Rezension: Liebe und Du leidest nicht

" Liebe rechtfertigt nicht alles, sonst wäre sie ein Gott." ( Walter Riso)

Walter Riso befasst sich in diesem spannend geschriebenen Buch mit den unterschiedlichen Facetten der Liebe. Gemeinsam mit den Philosophen André Comte-Sponville und Jean Guitton geht er davon aus, dass sich die Liebe besser verstehen lässt, wenn man annimmt, dass sie über drei grundlegende Dimensionen verfügt. Spielen diese Dimensionen in richtiger Art und Weise zusammen, dann kann man von einer "ganzheitlichen und funktionierenden Liebe" sprechen. Wegen ihrer griechischen Wurzeln nennt man diese drei Dimensionen der Liebe: "Eros"(Liebe, die nimmt und sich befriedigt), "Philia"(Liebe, die teilt und sich freut) und "Agape"( Liebe, die freigiebig ist und mitfühlt).
Der Autor untersucht zunächst den Eros, der das sexuelle Begehren, Besitzergreifen, Sichverlieben, die leidenschaftliche Liebe verkörpert. Das Wichtigste ist in diesem Falle das Ich, das fordert und begehrt. Riso verdeutlicht, dass das Gegenüber, das Du, kaum in Betracht gezogen wird. "Eros" ist die egoistische, lüsterne Komponente der Liebe. Sie ist von Natur aus streitbar und dualistisch. Letztlich ist Eros die Liebe, die schmerzt und die mit Wahnsinn und Kontrollverlust assoziiert wird. Bei allem kann aus "Eros" in der Liebe nicht verzichtet werden, weil das Begehren die vitale Antriebskraft einer jeden Beziehung ist, völlig unabhängig davon, ob es als reiner Sex oder Erotik in Erscheinung tritt.
Philia, ein weiterer Untersuchungsgegenstand Risos, ist die freundschaftliche Komponente, die über das Ich hinausgeht, um den anderen als Subjekt mit einzubeziehen. "Ich und Du", auch wenn das Ich noch im Vordergrund steht. Der Autor hält fest, dass bei allem das gegenseitige Wohlwollen noch immer begrenzt ist, weil nach seiner Ansicht Freundschaft mithin auch eine Form von Selbstliebe verkörpert: Man liebt sich durch den Freund. Allerdings ist das zentrale Gefühl nicht die Freude am Besitzen, sondern am Teilen: die Gegenseitigkeit, das Gut-miteiander-Auskommen, die Seelenruhe.
"Agape" ist die Liebe, die sich über das erotische "Ich will" genauso hinwegsetzt, wie über das freundschaftliche "Du und Ich", um restlos im Du aufzugehen. Agape ist selbstlose Liebe, die sich bedingungslos gibt und sich für den anderen opfert.

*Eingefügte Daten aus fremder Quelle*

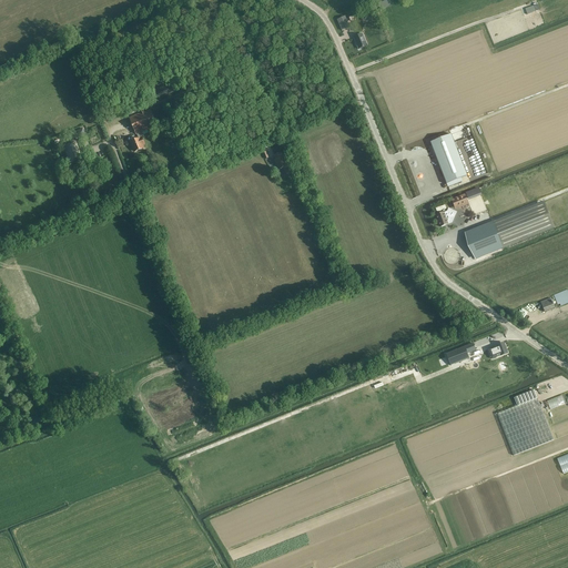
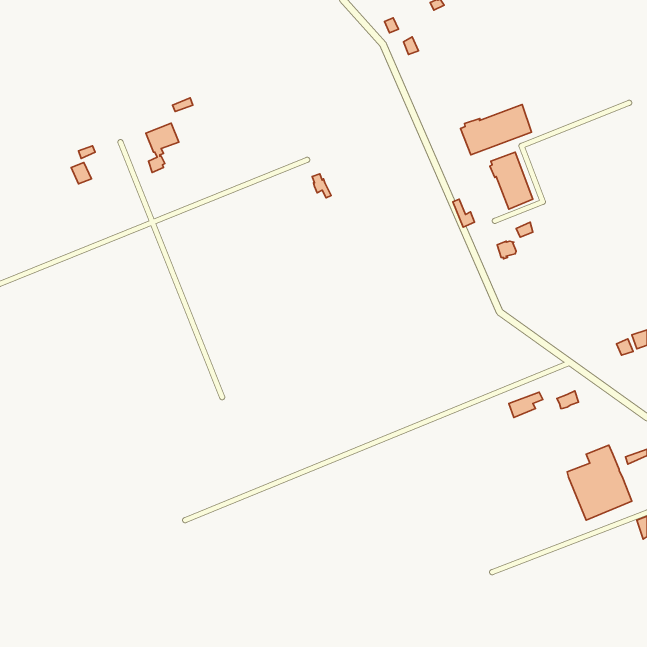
building: none -> [461,105,531,155]
building: [465,201,554,257] -> none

Comte-Sponville sagt dazu: " Man geht von der Selbstliebe zur Liebe zum anderen über, dann von der berechnenden Liebe zu einer selbstlosen Liebe, von der Sinnlust zum Wohlwollen, dann zur Nächstenliebe, kurz vom Eros zu Philia, dann manchmal, zumindest ein wenig, zumindest in der Ferne, von Philia zu Agape."

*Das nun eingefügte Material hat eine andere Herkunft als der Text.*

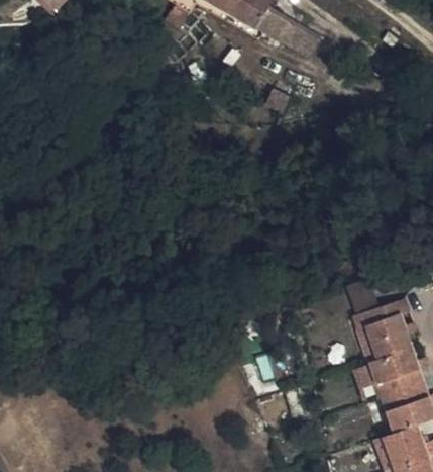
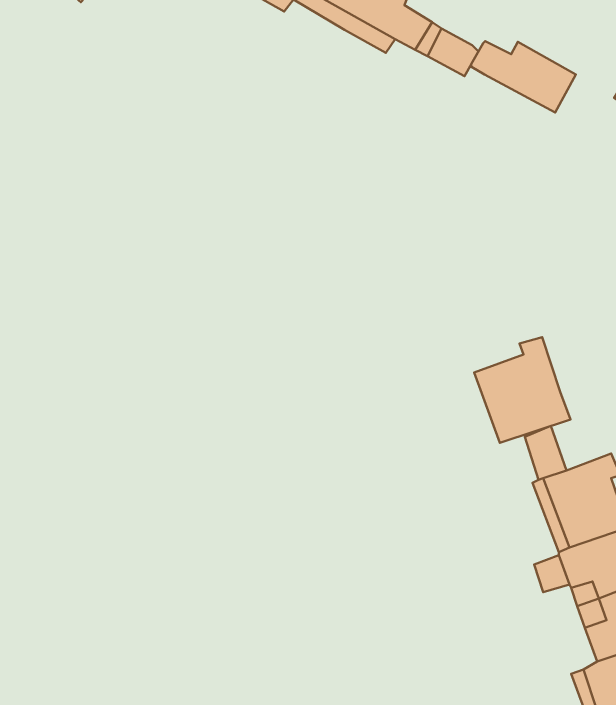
building: none -> [471,41,576,112]
building: none -> [474,337,571,443]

Riso bleibt dabei, dass es wahre Liebe nur dann geben kann, wenn Begehren, Freundschaft und Mitgefühl vorhanden sind und sich miteinander verbinden.Er unterstreicht, dass unvollständige Liebe schmerzt und krankt macht.

In den folgenden Kapiteln thematisiert er die Idealisierung des geliebten Menschen, die Ausschließlichkeit und vollkommene Treue, intensive Gefühle von Verbundenheit und sexueller Anziehung, die Überzeugung, dass eine Liebe ewig hält, das zwanghafte Denken an das geliebte Wesen, den Wunsch nach Vereinigung und völliger Verschmelzung und die Bereitschaft jedes Risiko einzugehen, um eine Beziehung aufrecht zu halten.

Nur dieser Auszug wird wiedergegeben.